This is an off-topic response to comments on my earlier off-topic post on the board game Othellotm. I believe that it could be solved using today’s computers, by truncating the decision tree whenever a player is in a clear losing position.One heuristic would be to truncate once a clear winning position has been established. By a winning position, I mean not that every subsequent node on the tree has been searched, but a position that is surely a win nonetheless. Imagine a chess game where one player is down a queen with no compensation of either material or position.

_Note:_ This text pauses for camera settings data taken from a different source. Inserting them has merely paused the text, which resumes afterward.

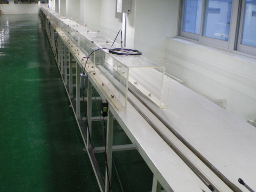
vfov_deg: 37.7
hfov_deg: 49.0
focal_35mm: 38
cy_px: 96
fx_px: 281
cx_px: 128
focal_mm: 6.3
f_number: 3.1
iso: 400
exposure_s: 1/25
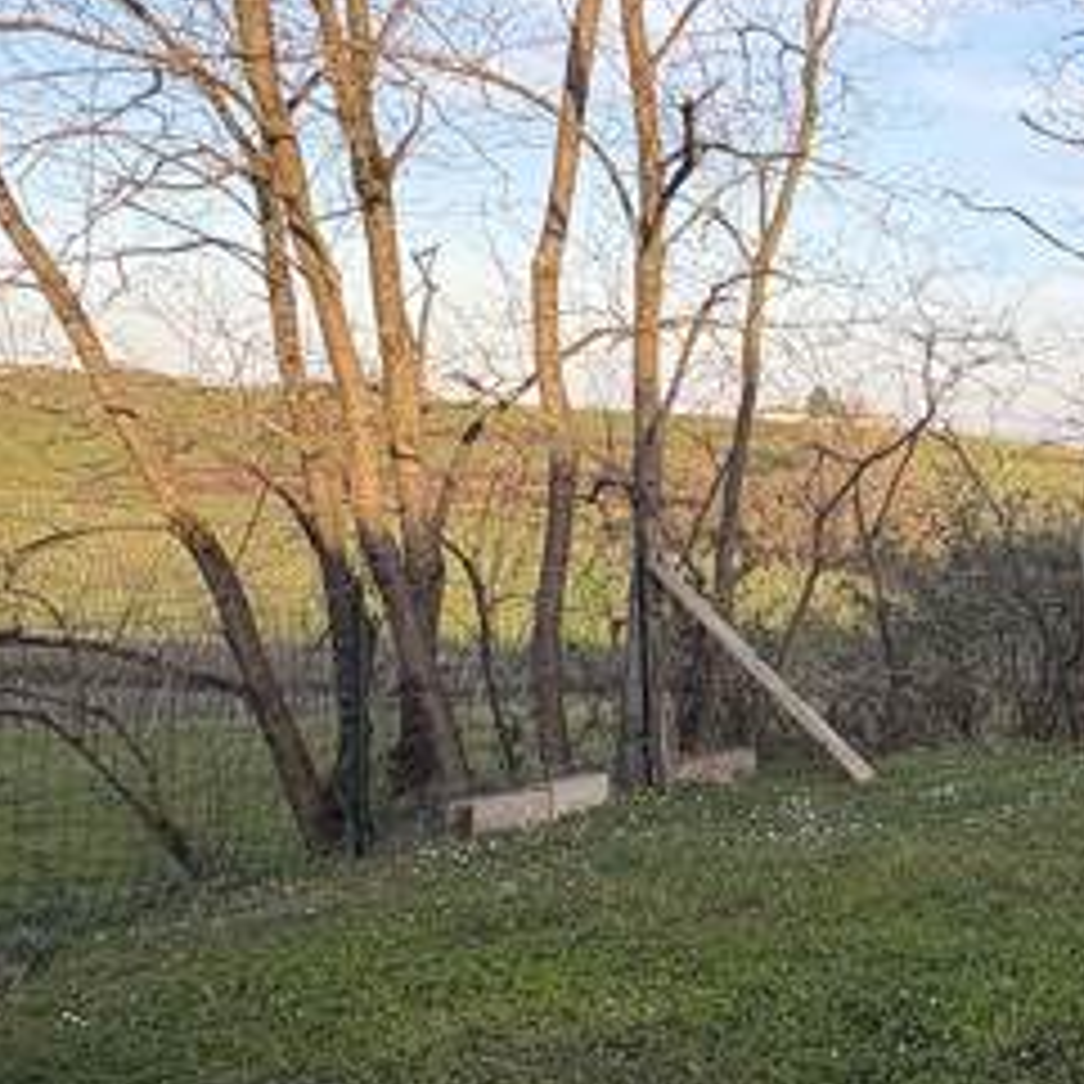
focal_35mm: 41
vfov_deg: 40.9
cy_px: 571
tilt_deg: -5.6
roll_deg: -0.5
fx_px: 1453
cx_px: 1565
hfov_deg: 28.8
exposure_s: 1/445
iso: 40
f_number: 2.2
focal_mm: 2.22
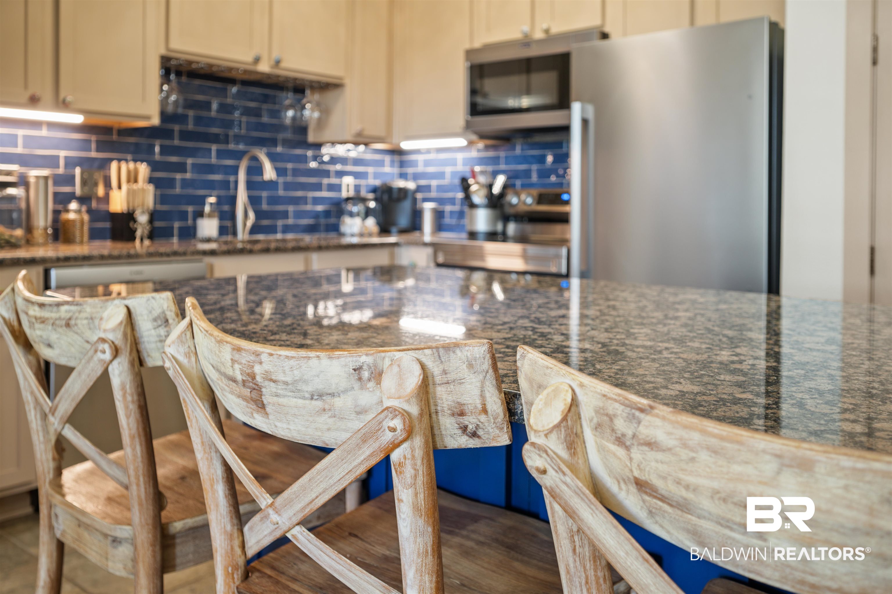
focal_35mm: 30
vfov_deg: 43.5
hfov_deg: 62.0
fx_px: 743
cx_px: 446
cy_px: 297
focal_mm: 30
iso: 320
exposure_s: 1/6
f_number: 4
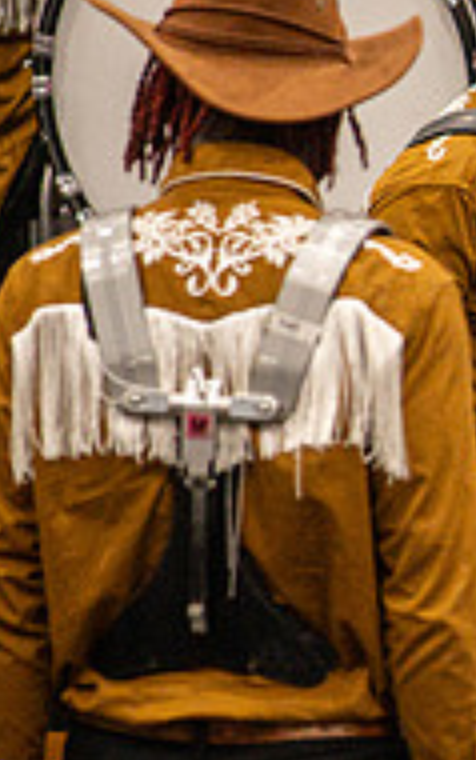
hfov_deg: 1.4
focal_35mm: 945
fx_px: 19585
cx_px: 1194
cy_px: 450
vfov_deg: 2.2
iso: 5600
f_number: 4
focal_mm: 200
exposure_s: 1/500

In Othello, as in chess, it is possible to be dead out of the opening after just a handful of moves. More generally, I found in experiments with the computer program Zebra (mentioned in the previous post) that whenever the program estimated an advantage of 5 discs or more, this advantage was never overcome. This is a very narrow advantage, so truncating at 5 discs would eliminate the vast majority of possible Othello sequences.

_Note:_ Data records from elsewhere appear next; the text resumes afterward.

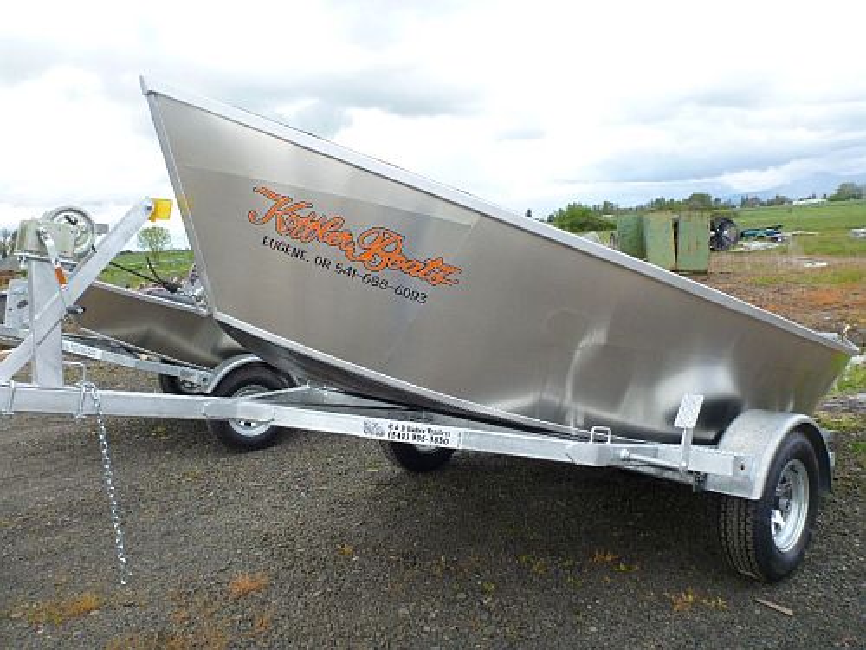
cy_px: 325
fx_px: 700
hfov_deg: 63.4
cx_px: 433
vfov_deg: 49.7
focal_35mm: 28
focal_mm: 4.9
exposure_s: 1/320
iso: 100
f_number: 3.3
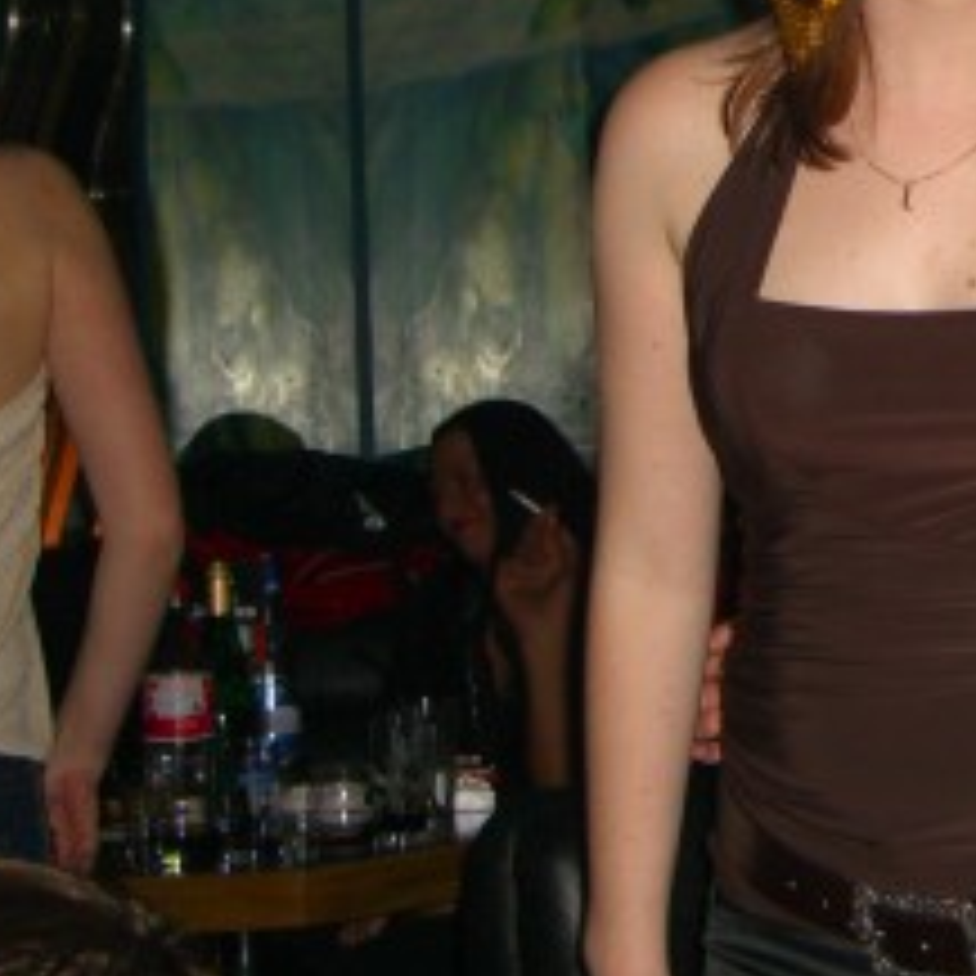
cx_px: 1066
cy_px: 18
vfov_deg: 18.2
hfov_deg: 18.0
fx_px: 2967
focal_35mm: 93
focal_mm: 7.9
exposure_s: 1/60
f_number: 2.8
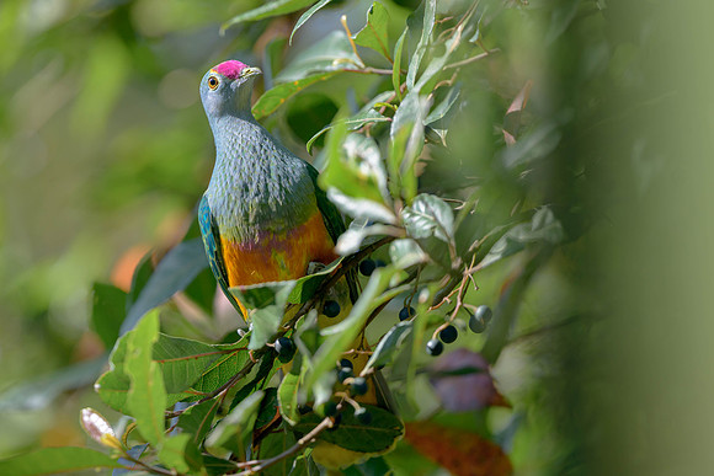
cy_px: 263
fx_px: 11860
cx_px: 181
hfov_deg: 3.4
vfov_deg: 2.3
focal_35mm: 598
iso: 450
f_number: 2.8
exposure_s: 1/1600
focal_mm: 400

There are still a large number of sequences where throughout the game neither side obtains a 5-disc advantage. I do not know whether this set of sequences is too large to search by brute force. If it is, one could set the cutoff at a 4-disc advantage, or at a 3-disc advantage. However, there is some risk that a narrow cutoff could lead you to overlook a sequence that actually works. That is, you risk treating a position as hopeless for black when subsequent analysis could show that to be wrong.

If I were out to find a solution for the game, I would make a lot of use of the database of played games. You could have Zebra go through all games in the database between top-level players (including computers) and at move 40 for each game solve for the perfect endgame. This gives you “true” scores for the games at move 40 (as opposed to actual scores, which may be the result of mistakes). The probability is very high that one of those sequences of 40 moves, along with the perfect endgame, is the solution to Othello.

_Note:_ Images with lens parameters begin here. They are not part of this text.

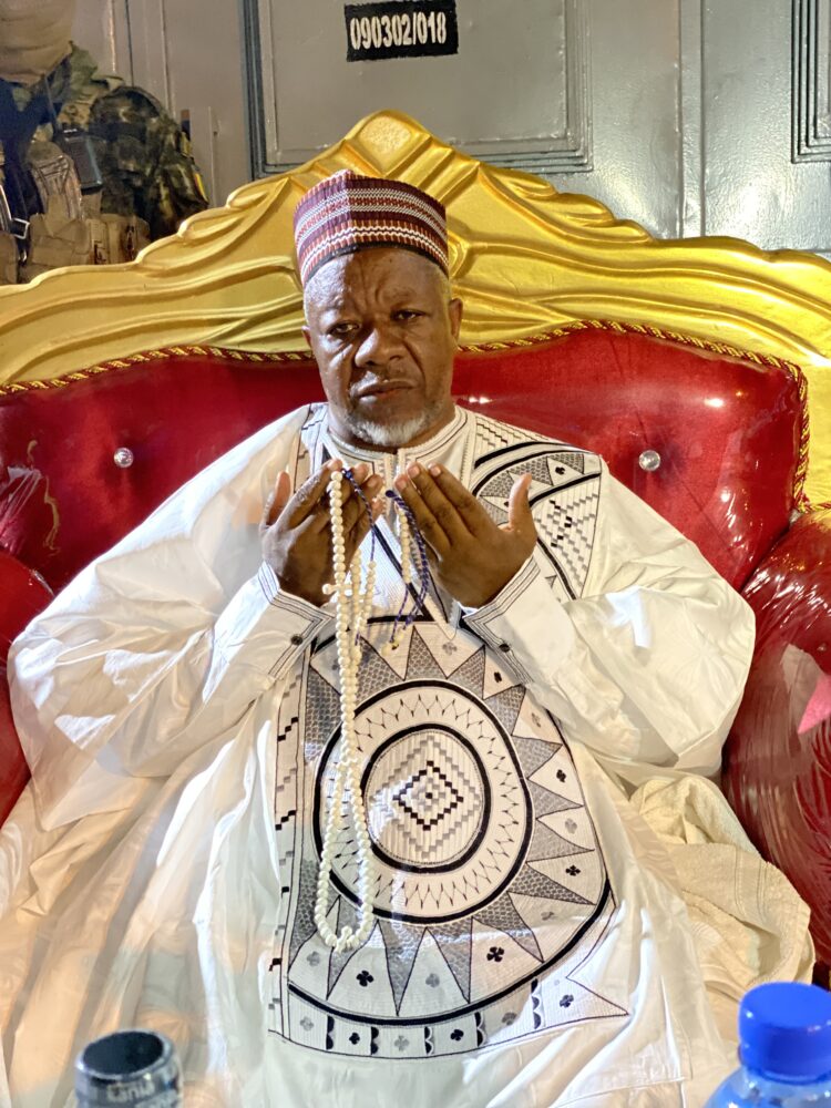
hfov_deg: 28.0
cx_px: 416
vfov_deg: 36.8
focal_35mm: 52
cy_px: 554
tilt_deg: -4.8
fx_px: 1664
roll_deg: +1.6
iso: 400
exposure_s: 1/14
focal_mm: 6
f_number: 2
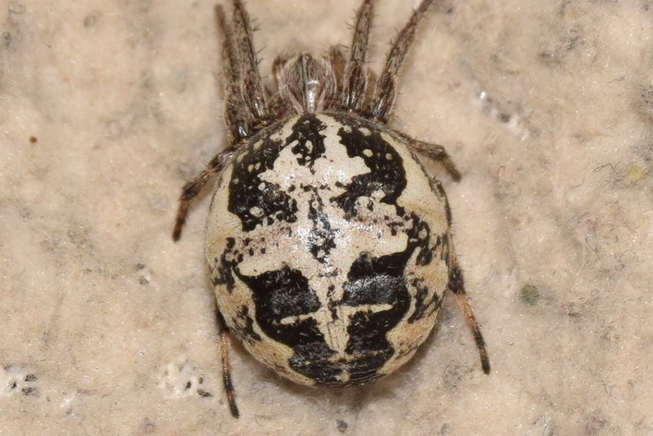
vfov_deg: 4.8
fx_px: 5171
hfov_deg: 7.2
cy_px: 167
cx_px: 315
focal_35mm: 285
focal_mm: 140
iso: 500
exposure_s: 1/160
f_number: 14
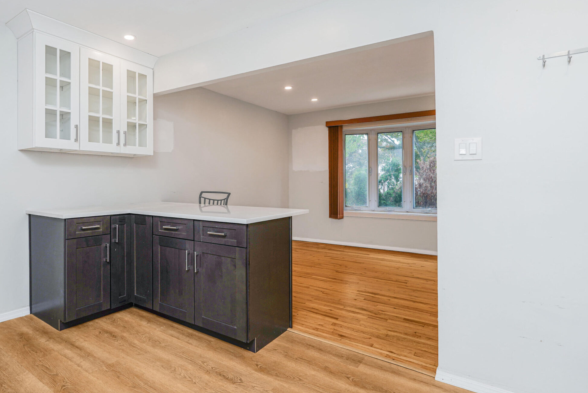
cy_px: 174
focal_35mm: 21
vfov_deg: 59.4
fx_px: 343
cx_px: 210
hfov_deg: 79.3
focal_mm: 16
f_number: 5
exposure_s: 1/50
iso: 64
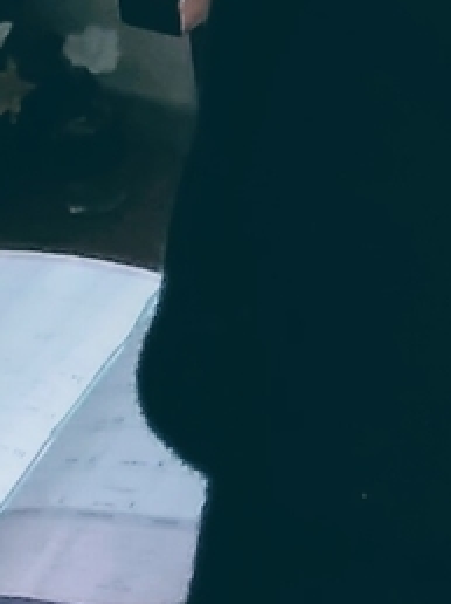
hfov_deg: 10.9
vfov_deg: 13.3
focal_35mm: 121
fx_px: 2105
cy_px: -714
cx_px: 958
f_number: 2.4
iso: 75
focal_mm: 2.18
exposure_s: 1/33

If the perfect game has already been played, then of our database of games with true scores, we need only look at close games–I would say games that are decided by 2 discs or less.

Now that we have narrowed down the database to games with true scores that are close, we need to examine alternatives for the first forty moves. You will find that the games can be grouped into families based on openings. Within a family, there will be identical sequences of moves for 15 moves or more. My guess is that there will be more than 10 viable opening families, but fewer than 100.

Next, you want to have Zebra go back and analyze the moves between moves 15 and 40 in this database, working backwards. That is, for each game, have Zebra start at move 40 to try to find a better move. If none is found, go back to move 39, and so on, until you reach the point (move 15 or so) where all the games in the family start from the same position.

Once all of the midgame moves have been optimized by Zebra in this fashion, you have a set of pseudo-true-score games. You then do a brute-force min-max search among these games. For example, suppose that in the database, the pseudo true scores for the sequences of moves at 16 and 17, by white and black, respectively, is as follows (white’s score in parentheses:

16 c8, g6 (+2)
16 c8, g4 (0)
16 d8, c8 (3)
16 d8, g4 (-1)

Here, white should choose c8, since with black’s best response (according to the database), white gets a draw, whereas with d8 black’s response leads to a loss for white.

This min-max search has to operate like an engame search, with forward and backward min-max. However, the computer is not searching through all possible moves, but only through the branches of the tree actually in the database.

Finally, you have to throw out all opening families where one side achieves a sub-optimal outcome. If the best outcome is a draw, then you have refuted any opening family where one player necessarily loses even with best play.

My conjecture is that there will be multiple solutions with the same value, and that value will be either +2 for white or 0. There may be a dozen families of openings that lead to the optimum value, and each opening family may have 10 to 20 subsequent variations that lead to the optimum value.

I would tend to bet against Black having a win in the optimum game. White moves second in Othello, and that is potentially an advantage because of what the British players dubbed parity. The last move usually flips more pieces than the next-to-last move. If white can divide the board into regions of even squares, then white can get the last move in each region (“playing for parity”), which is usually devastating. However, this advantage is not guaranteed for white. Black can gain parity by creating an odd empty region where white has no moves. And there are positions where parity is not the dominant factor. Overall, the databases suggest that white’s advantage, if there is one, is not as large as we once thought.